Salaam London
de Tarquin Hall

critiqué par Septularisen, le 21 juin 2020
( - - ans)


La note:  étoiles
UN RÉCIT DE VOYAGE A L’ENVERS!
En 1998, après avoir bourlingué dix ans autour du monde, et notamment en Asie du Sud-Est, le journaliste Tarquin HALL (*1969), décide de rentrer dans son pays natal, l'Angleterre. Avec beaucoup d’illusions, mais pas beaucoup d’argent, il échoue à Londres, sa ville natale, dans l’East End, près de la fameuse rue Brick-Lane, a seulement quelques centaines de mètres de la fameuse City…

Sans travail, sans véritablement de moyen, c’est là qu’il va réussir à louer, pour une fortune, une minuscule mansarde complètement insalubre, à un propriétaire Pakistanais M. Ali, il n’a en effet pas les moyens de louer un appartement dans les autres quartiers plus huppés de Londres.

Pendant un an, il va donc aller de surprise en surprise, de découverte en découverte, dans cette grande ville de Londres, capitale d’une Angleterre triomphante, durant les années «Blair» (1997-2007), [époque où Tony BLAIR (*1953) était premier ministre], en côtoyant juste à côté des quartiers les plus riches, la plus grande misère des populations les plus pauvres…

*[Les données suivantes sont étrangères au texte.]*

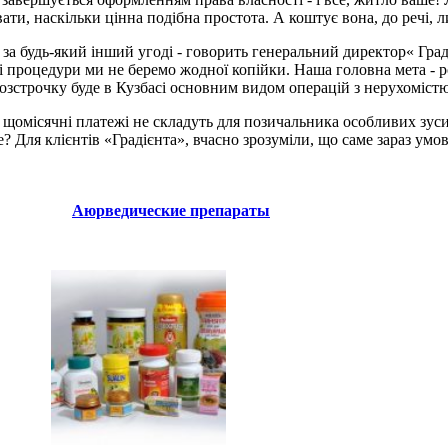
ти, наскільки цінна подібна простота. А коштує вона, до речі, л
і за будь-який інший угоді - говорить генеральний директор« Град
і процедури ми не беремо жодної копійки. Наша головна мета - р
зстрочку буде в Кузбасі основним видом операцій з нерухомістю,
що щомісячні платежі не складуть для позичальника особливих зус
? Для клієнтів «Градієнта», вчасно зрозуміли, що саме зараз ум
Аюрведические препараты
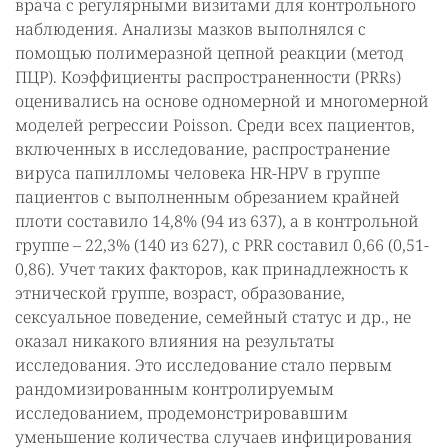
врача с регулярными визитами для контрольного
наблюдения. Анализы мазков выполнялся с
помощью полимеразной цепной реакции (метод
ПЦР). Коэффициенты распространенности (PRRs)
оценивались на основе одномерной и многомерной
моделей регрессии Poisson. Среди всех пациентов,
включенных в исследование, распространение
вируса папилломы человека HR-HPV в группе
пациентов с выполненным обрезанием крайней
плоти составило 14,8% (94 из 637), а в контрольной
группе – 22,3% (140 из 627), с PRR составил 0,66 (0,51-
0,86). Учет таких факторов, как принадлежность к
этнической группе, возраст, образование,
сексуальное поведение, семейный статус и др., не
оказал никакого влияния на результаты
исследования. Это исследование стало первым
рандомизированным контролируемым
исследованием, продемонстрировавшим
уменьшение количества случаев инфицирования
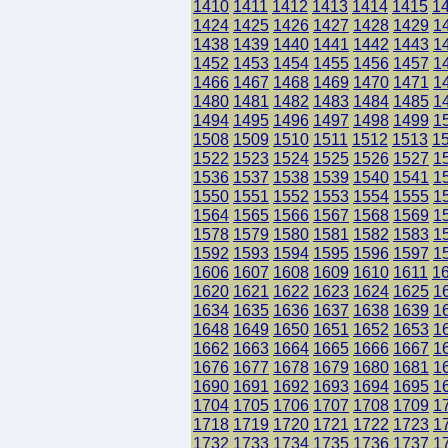
1410
1411
1412
1413
1414
1415
1
1424
1425
1426
1427
1428
1429
1
1438
1439
1440
1441
1442
1443
1
1452
1453
1454
1455
1456
1457
1
1466
1467
1468
1469
1470
1471
1
1480
1481
1482
1483
1484
1485
1
1494
1495
1496
1497
1498
1499
1
1508
1509
1510
1511
1512
1513
1
1522
1523
1524
1525
1526
1527
1
1536
1537
1538
1539
1540
1541
1
1550
1551
1552
1553
1554
1555
1
1564
1565
1566
1567
1568
1569
1
1578
1579
1580
1581
1582
1583
1
1592
1593
1594
1595
1596
1597
1
1606
1607
1608
1609
1610
1611
1
1620
1621
1622
1623
1624
1625
1
1634
1635
1636
1637
1638
1639
1
1648
1649
1650
1651
1652
1653
1
1662
1663
1664
1665
1666
1667
1
1676
1677
1678
1679
1680
1681
1
1690
1691
1692
1693
1694
1695
1
1704
1705
1706
1707
1708
1709
1
1718
1719
1720
1721
1722
1723
1
1732
1733
1734
1735
1736
1737
1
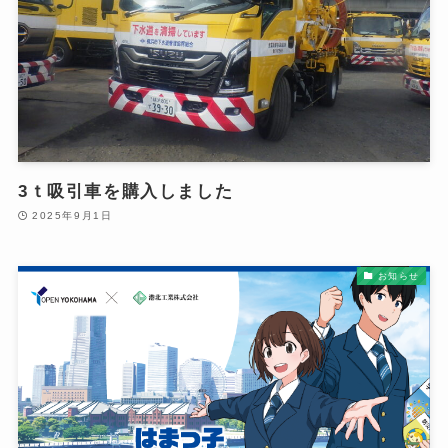
3ｔ吸引車を購入しました
2025年9月1日
お知らせ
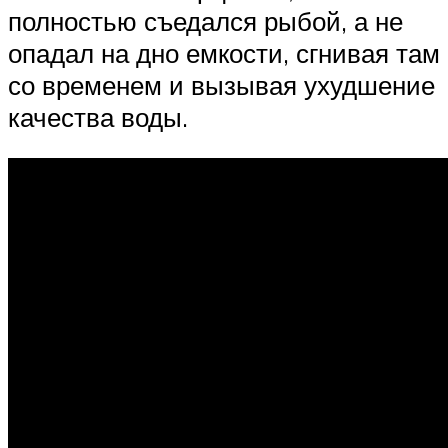
полностью съедался рыбой, а не
опадал на дно емкости, сгнивая там
со временем и вызывая ухудшение
качества воды.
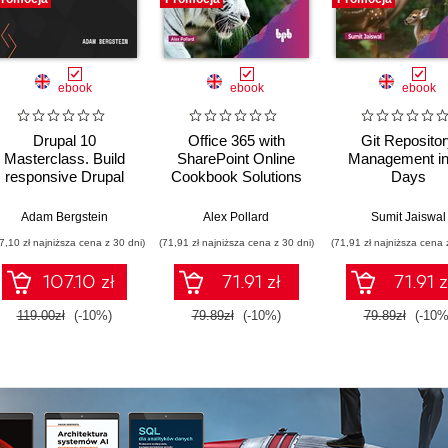
ebook
ebook
ebook
Drupal 10
Office 365 with
Git Reposito
Masterclass. Build
SharePoint Online
Management in
responsive Drupal
Cookbook Solutions
Days
applications to deliver
custom and
Adam Bergstein
Alex Pollard
Sumit Jaiswal
extensible digital
7,10 zł najniższa cena z 30 dni)
(71,91 zł najniższa cena z 30 dni)
(71,91 zł najniższa cena 
experiences to users
107.10 zł
71.91 zł
71.91 z
119.00zł
(-10%)
79.89zł
(-10%)
79.89zł
(-10%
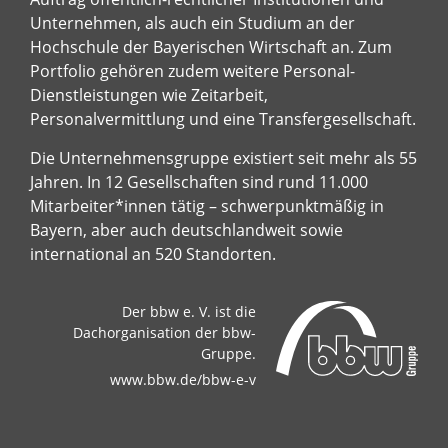
Unternehmen, als auch ein Studium an der
Hochschule der Bayerischen Wirtschaft an. Zum
Portfolio gehören zudem weitere Personal-
Dienstleistungen wie Zeitarbeit,
Personalvermittlung und eine Transfergesellschaft.
Die Unternehmensgruppe existiert seit mehr als 55
Jahren. In 12 Gesellschaften sind rund 11.000
Mitarbeiter*innen tätig – schwerpunktmäßig in
Bayern, aber auch deutschlandweit sowie
international an 520 Standorten.
Der bbw e. V. ist die
Dachorganisation der bbw-
Gruppe.
www.bbw.de/bbw-e-v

S’entassent en effet là des populations immigrées (indiens, bangladais, pakistanais, nigérians, jamaïquains, ukrainiens, lituaniens, birmans, sri-lankais, sénégalais, congolais …) et des réfugiés (albanais, kurdes, afghans, kosovars, somaliens, chinois, irakiens, iraniens, libériens… ). Il ne reconnaît bien sûr plus du tout la ville de son enfance, d’autant plus que les fameux prolétaires «cockneys» (les premiers habitant du quartier, d’origine anglaise) ont quasiment tous disparu…

Sur le modèle du livre «Le peuple de l’abîme» (1903, ici sur CL : http://www.critiqueslibres.com/i.php/vcrit/22349) de Jack LONDON (1876 – 1916), il constate avec étonnement que les problèmes sont toujours les mêmes (mafias, alcoolisme, prostitution, agressions, ateliers clandestins, économie parallèle, clochards…), et que les choses n’ont pas vraiment beaucoup changé pour ce quartier (saleté, pauvreté, délabrement, bruits, crasse, pollution, odeurs…)! Si ce n’est que les populations de l’époque ont été remplacées par des populations d’origine étrangère...

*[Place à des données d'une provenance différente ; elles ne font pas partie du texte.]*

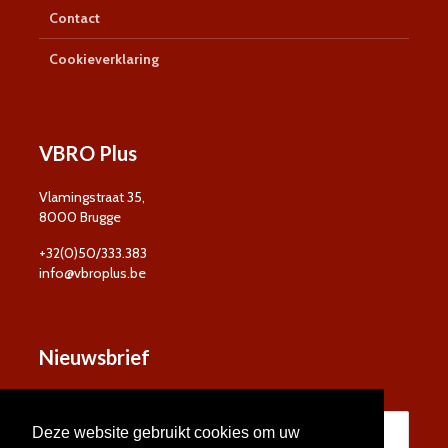
Contact
Cookieverklaring
VBRO Plus
Vlamingstraat 35,
8000 Brugge
+32(0)50/333.383
info@vbroplus.be
Nieuwsbrief
Deze website gebruikt cookies om uw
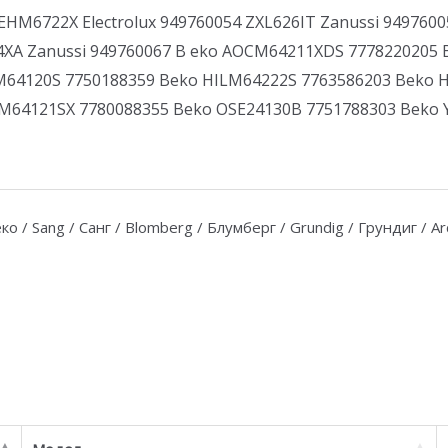
EHM6722X Electrolux 949760054 ZXL626IT Zanussi 9497600
4XA Zanussi 949760067 B eko AOCM64211XDS 7778220205 
M64120S 7750188359 Beko HILM64222S 7763586203 Beko 
ZM64121SX 7780088355 Beko OSE24130B 7751788303 Beko
ко / Sang / Санг / Blomberg / Блумберг / Grundig / Грундиг / Arc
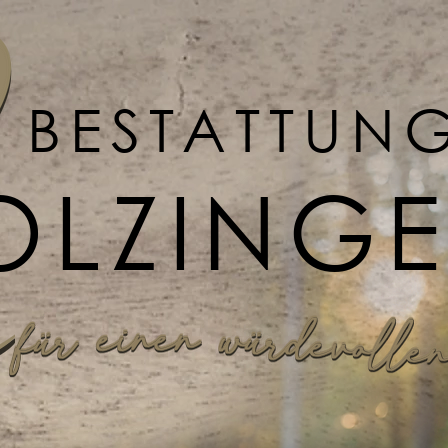
BESTATTUN
OLZING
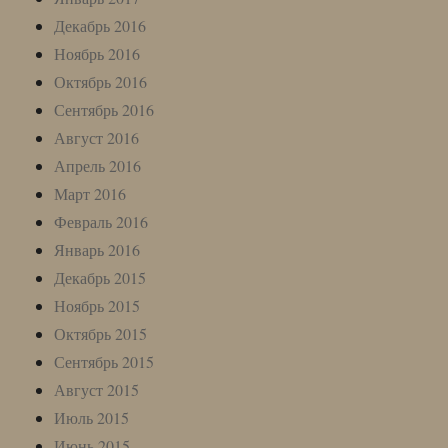
Декабрь 2016
Ноябрь 2016
Октябрь 2016
Сентябрь 2016
Август 2016
Апрель 2016
Март 2016
Февраль 2016
Январь 2016
Декабрь 2015
Ноябрь 2015
Октябрь 2015
Сентябрь 2015
Август 2015
Июль 2015
Июнь 2015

Paru en 2005 en Angleterre, ce livre est toujours d’une actualité étonnante. Ce n’est pas vraiment un roman, pas vraiment un livre documentaire… Cela ressemble au livre de George ORWELL (1903 – 1950), «Dans la dèche à Paris et à Londres» (1933, ici sur CL : https://www.critiqueslibres.com/i.php/vcrit/5801). Si je devais le définir je parlerais plus d’une galerie de portraits très pittoresques, laquelle inclurait en plus des portraits des personnes physiques (la vieille locataire juive, le propriétaire pakistanais, les voisins afghans et kosovars, la marieuse indienne, les chauffeurs de taxis…), celles de certains endroits comme p. ex. la bibliothèque de Whitechapel, le marché aux fleurs de Columbia, ou encore la gare de Liverpool Street.

Si Tarquin HALL est beaucoup plus connu et lu pour ses romans policiers, il nous livre ici un magnifique témoignage sur la réalité de la vie de centaines de milliers de personnes dans la ville de Londres. C’est sans fard, parfois tragique, sans concessions. Malgré la gravité du sujet c’est parfois c’est très drôle, et très décalé, c’est très bien écrit, toujours avec beaucoup de bienveillance. Cela se lit facilement et les pages se tournent sans que l’on s’en aperçoive vraiment, sans doute à cause de l’intérêt et de l’empathie que l’on éprouve pour la vie des personnes et des communautés qu’il nous décrit. Certains passages sont très instructifs, même si je peux facilement concevoir que ce livre, plus construit comme un témoignage, pourra rebuter certains lecteurs.

Un portrait lucide et réaliste du Londres dont personne ne parle jamais, pour ceux qui connaissent la ville ou… Pas!